Vielleicht lag es auch an den Kindern. Es waren dieses Mal besonders wilde und unbändige Exemplare, die zwar gut zusammenpaßten, aber doch mehr Unfug anstellten, als so leicht wieder gutzumachen war. Die Allerwildeste und Allerlustigste war wohl Liselotte, und gerade sie hatte sich mit Reni sehr zusammengetan.
An einem krachheißen Sonnabend erbarmte sich die Tante Thea, die sah, daß Tante Mumme ein Aufatmen nötig hatte, mitsamt einer andern jungen Helferin und schlug vor, mit allen Kindern einen Ausflug in die Berge zu machen. In die Blaubeeren — da konnte Tante Mumme sich erholen und Kraft sammeln für den Sonntag.
Die Kinder waren einverstanden, und Tante Mumme versprach ihnen bei ihrer Rückkehr eine große Menge rote Grütze mit Vanillesoße. Es wurde also gepackt, Brote mußten gestrichen und eingewickelt werden, und Reni überwachte wie immer deren Ausgabe und steckte für Liselotte und sich selbst vorsorglich noch zwei zusätzliche Päckchen ein. Schließlich ging es auch wirklich los. In den Bergen war es durchaus erträglich, denn die Bäume hielten die Luft kühl, und Tante Thea wußte herrliche Blaubeerflecke. Sie war ja hier aufgewachsen und kannte das Gebirge wie ihre Tasche.

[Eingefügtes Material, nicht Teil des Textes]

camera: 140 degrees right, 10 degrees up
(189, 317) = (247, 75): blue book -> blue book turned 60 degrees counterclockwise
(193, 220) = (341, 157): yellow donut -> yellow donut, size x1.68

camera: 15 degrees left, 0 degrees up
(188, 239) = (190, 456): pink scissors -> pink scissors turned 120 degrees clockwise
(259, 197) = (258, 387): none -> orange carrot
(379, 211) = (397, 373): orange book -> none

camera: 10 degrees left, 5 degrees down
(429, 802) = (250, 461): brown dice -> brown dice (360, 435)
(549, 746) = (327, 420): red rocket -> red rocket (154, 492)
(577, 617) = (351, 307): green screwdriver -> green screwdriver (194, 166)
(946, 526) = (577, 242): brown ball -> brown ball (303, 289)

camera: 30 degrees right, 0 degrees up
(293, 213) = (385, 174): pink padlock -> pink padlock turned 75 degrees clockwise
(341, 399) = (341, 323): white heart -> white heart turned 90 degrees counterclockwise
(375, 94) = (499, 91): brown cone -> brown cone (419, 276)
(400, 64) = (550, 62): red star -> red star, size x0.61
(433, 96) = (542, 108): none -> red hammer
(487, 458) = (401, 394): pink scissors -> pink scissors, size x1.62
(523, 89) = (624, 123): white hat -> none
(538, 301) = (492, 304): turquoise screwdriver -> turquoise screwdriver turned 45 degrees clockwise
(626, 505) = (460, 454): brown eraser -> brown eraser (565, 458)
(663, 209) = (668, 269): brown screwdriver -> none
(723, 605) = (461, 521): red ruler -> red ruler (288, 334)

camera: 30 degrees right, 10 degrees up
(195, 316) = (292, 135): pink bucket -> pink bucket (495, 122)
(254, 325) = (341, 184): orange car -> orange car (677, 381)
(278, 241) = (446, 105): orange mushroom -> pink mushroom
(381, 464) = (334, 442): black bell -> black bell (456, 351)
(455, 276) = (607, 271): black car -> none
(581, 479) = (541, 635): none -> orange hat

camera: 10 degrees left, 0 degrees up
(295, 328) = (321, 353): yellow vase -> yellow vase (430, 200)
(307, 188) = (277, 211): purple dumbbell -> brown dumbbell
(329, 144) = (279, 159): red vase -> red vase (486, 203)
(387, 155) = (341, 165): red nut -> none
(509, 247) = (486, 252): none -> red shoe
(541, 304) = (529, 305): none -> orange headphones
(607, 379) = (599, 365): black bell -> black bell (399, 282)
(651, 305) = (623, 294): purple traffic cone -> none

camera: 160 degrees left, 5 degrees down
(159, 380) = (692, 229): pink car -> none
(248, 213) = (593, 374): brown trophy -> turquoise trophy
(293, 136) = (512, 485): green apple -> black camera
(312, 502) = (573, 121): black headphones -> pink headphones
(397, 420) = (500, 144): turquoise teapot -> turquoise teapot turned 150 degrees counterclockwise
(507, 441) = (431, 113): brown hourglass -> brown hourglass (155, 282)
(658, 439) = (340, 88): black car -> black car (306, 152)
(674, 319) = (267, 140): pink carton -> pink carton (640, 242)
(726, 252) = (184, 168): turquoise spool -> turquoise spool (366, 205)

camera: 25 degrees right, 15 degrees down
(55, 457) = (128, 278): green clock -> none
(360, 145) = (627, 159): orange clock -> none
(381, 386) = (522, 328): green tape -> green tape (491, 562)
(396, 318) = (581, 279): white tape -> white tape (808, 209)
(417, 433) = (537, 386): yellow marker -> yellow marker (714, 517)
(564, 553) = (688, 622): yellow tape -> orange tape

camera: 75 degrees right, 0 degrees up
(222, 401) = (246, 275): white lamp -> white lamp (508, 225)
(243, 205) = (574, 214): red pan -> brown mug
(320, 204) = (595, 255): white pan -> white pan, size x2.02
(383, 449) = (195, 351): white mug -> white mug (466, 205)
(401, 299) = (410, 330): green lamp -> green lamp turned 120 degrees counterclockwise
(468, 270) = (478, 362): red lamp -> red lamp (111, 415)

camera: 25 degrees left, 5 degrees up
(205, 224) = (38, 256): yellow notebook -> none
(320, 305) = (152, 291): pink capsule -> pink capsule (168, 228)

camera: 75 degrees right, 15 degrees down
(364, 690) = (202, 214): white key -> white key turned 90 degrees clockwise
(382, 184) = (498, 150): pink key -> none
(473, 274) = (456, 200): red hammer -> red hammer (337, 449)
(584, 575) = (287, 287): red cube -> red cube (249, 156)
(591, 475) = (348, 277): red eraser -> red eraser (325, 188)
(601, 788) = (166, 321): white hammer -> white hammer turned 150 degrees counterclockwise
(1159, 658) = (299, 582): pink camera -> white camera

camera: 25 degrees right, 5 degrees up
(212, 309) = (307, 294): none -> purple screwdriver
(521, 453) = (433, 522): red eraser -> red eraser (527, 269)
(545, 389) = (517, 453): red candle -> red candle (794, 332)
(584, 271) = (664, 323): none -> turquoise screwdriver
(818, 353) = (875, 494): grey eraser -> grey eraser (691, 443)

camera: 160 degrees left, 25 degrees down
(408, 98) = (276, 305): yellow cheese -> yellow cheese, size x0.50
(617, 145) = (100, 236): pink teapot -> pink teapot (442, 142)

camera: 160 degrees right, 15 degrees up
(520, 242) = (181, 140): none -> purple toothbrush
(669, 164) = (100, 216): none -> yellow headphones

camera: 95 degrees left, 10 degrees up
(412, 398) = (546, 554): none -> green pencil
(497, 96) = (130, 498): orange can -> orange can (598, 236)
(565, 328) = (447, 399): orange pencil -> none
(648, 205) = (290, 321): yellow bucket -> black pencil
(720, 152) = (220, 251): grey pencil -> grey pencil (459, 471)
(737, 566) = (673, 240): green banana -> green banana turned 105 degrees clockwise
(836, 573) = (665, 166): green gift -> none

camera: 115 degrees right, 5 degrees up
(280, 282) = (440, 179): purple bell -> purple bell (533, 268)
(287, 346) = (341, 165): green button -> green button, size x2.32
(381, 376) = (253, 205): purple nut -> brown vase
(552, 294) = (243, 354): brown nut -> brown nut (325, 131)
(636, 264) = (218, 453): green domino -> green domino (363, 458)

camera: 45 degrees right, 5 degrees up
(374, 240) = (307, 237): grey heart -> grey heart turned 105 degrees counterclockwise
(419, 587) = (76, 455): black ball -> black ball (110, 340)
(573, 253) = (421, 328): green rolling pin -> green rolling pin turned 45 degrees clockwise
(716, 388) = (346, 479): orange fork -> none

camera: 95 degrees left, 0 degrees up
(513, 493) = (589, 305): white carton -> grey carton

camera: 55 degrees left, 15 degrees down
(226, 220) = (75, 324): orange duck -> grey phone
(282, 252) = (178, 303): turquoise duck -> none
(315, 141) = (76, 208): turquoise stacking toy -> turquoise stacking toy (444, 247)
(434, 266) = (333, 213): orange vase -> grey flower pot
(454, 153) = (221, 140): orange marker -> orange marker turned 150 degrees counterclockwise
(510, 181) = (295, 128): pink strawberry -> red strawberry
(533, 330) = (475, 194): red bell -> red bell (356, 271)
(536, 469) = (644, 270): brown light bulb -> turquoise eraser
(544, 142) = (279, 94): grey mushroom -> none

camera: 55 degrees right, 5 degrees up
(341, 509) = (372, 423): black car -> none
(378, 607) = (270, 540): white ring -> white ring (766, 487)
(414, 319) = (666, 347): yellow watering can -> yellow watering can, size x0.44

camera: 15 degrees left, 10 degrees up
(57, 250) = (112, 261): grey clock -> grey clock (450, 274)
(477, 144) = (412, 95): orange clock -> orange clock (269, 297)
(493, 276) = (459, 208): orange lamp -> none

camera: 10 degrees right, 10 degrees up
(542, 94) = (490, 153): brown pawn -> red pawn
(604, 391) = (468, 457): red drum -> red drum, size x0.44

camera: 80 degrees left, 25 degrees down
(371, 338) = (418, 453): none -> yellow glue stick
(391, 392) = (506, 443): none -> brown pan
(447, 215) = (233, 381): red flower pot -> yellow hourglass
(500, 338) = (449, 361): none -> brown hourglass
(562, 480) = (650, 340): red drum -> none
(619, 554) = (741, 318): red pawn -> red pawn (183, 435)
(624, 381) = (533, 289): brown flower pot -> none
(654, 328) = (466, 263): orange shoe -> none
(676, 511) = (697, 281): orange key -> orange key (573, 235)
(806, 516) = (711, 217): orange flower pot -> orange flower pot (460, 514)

Es ging alles glatt wie immer, wenn die junge Turnlehrerin das Kommando hatte. Sie ließ die Kinder sich erst einmal richtig satt tollen, dann jagte sie diese in die Blaubeeren, und gegen Abend sammelte sie alle um sich und erzählte ihnen, während sie ihre Brote aßen, eine lange Geschichte. Das war fast das Allerschönste.